高46回生 向原 正人

 この原稿依頼を受けたのはずいぶんと前なのですが、うっかりと忙しさにかまけて、執筆が遅くなってしまいました。気づけば年も変わり1月……。毎年この時期になると当然のように心に去来する想いがあります。今回は、本来の趣旨と少しずれるのかもしれませんがそのことについて書こうかと思います。

 今から28年前の1995年1月17日未明。「阪神淡路大震災」が起きました。震源地はここ淡路島。島内はもちろん、兵庫県阪神地区を中心とした都市部も巻き込む未曾有の大災害となりました。

 当時の私は18歳の津名高校3年生。受験生でした。あの日の朝のことは今でも鮮明に記憶しています。
 まだすっかり寝入っていた午前6時前、二階の部屋で、しかもベッドで寝ていたのに、それでも聞こえた凄まじい轟音……。次の瞬間、身体が一瞬宙に浮くほどの激しい揺れが始まり、本棚の本、机やタンスの引き出しの中身、CDデッキやゲームソフト、その他全てのものが床に散乱しました。
 まだ夜も明けやらぬ中、家族の無事を確認し、ともかくも外に出ました。ぼんやりとした薄明かりの中見えたのは、幼い頃から慣れ親しんできた、家の前にある石造りの大鳥居が見るも無惨に崩壊していた姿でした。絶え間なく起こる余震に怯えながら、それでも夜は少しずつ明け始め、その中で改めて「これまでに経験したことのないほどの大地震が起こったのだ」ということを自覚していきました。
 ダイニングの食器棚は棚ごと倒れ、中の食器は全て破損していました。壁には縦横に無数の亀裂が生じ、水も出ない、電気もつかない、そんな状況が徐々に見えてきました。
 当時、私の両親は地方行政の職員(市役所員)でした。父も母も、自分の家の片付けはすることなく、職場に向かいました。今思えば、行政としての震災後対策支援のためだったのだとわかります。しかし当時は「何でこんな大事なときにおらんねん!」と両親を恨んだものです。父親は震災直後から出勤し、着替えを取りに帰る以外は丸一ヶ月、不在でした。残された家族で自衛隊が救援してくれる飲料水をもらいに行き、食糧の確保に奔走しました。
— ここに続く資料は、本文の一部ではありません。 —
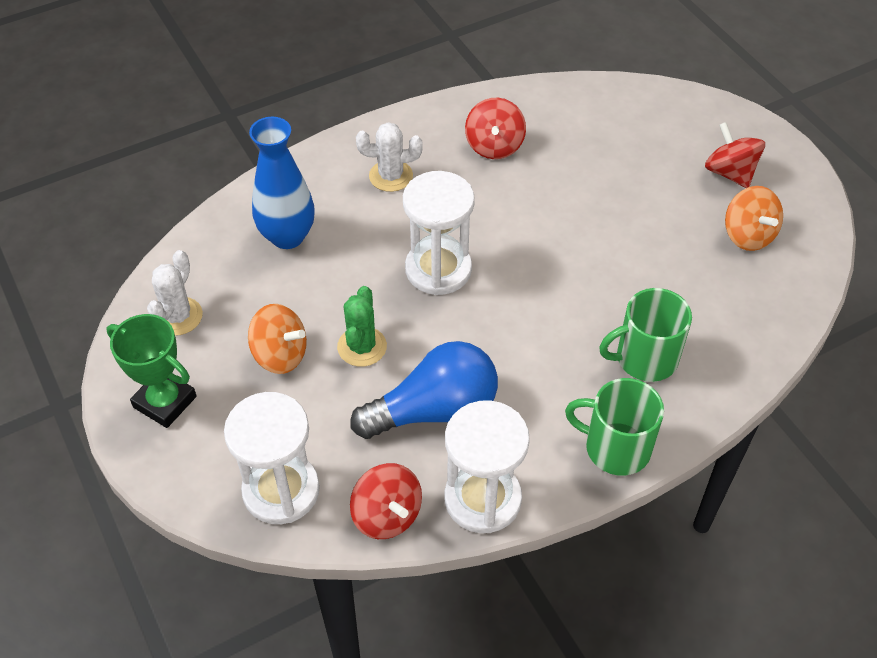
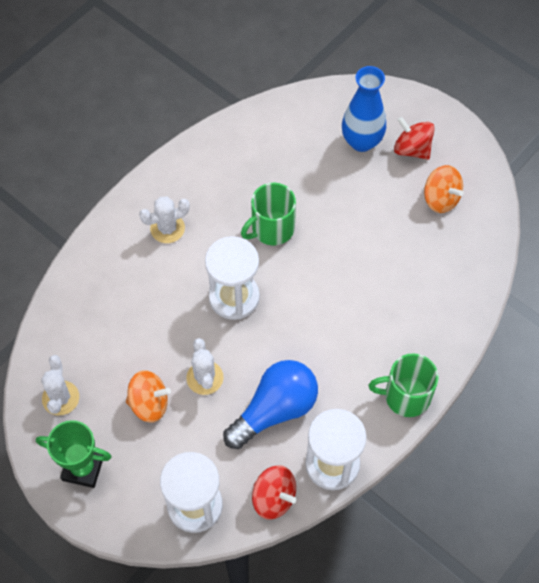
camera: 20 degrees left, 10 degrees up
blue vase [249,117,315,249] -> blue vase moved to [342,66,386,152]
green cactus [337,286,387,367] -> white cactus [186,338,224,395]
red spinning top [465,98,526,159] -> none
green mug [599,288,692,382] -> green mug moved to [241,183,296,246]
 しばらく休んだ学校。それでも一週間もすると登校できる状態になり、久しぶりに学校に行きました。今のように便利なSNSはまだない時代です。お互いの安否を確認し合う方法はなく、直接会うことでしか、わかりませんでした。そして幸いなことに、本当に幸いなことに、同級生には犠牲者が出ることはなく、全員そろって一ヶ月後に卒業できました。しかし、本人が無事であっても、震災により両親を亡くした人、家が全壊した人、そのために避難所生活を余儀なくされた人等…その傷跡はとても深く、今なお記憶に刻みつけられています。

 28年前、あの震災を実際に体験し、私たちは本当に様々な苦難にさらされました。しかし、同時に、月並みではありますが「人と人との結びつきの素晴らしさ」に触れることができたのも事実です。「困ったときはお互い様」――震災の時に何度となく耳にした言葉です。どんなにダメージを受けても、人には再び立ち上がる力があります。真の「復興」の原動力となるのは、この「人が他者を思いやれる力」ではないかと思います。

 この場をお借りし、改めて、震災で亡くなられた方の鎮魂を深くお祈りいたします。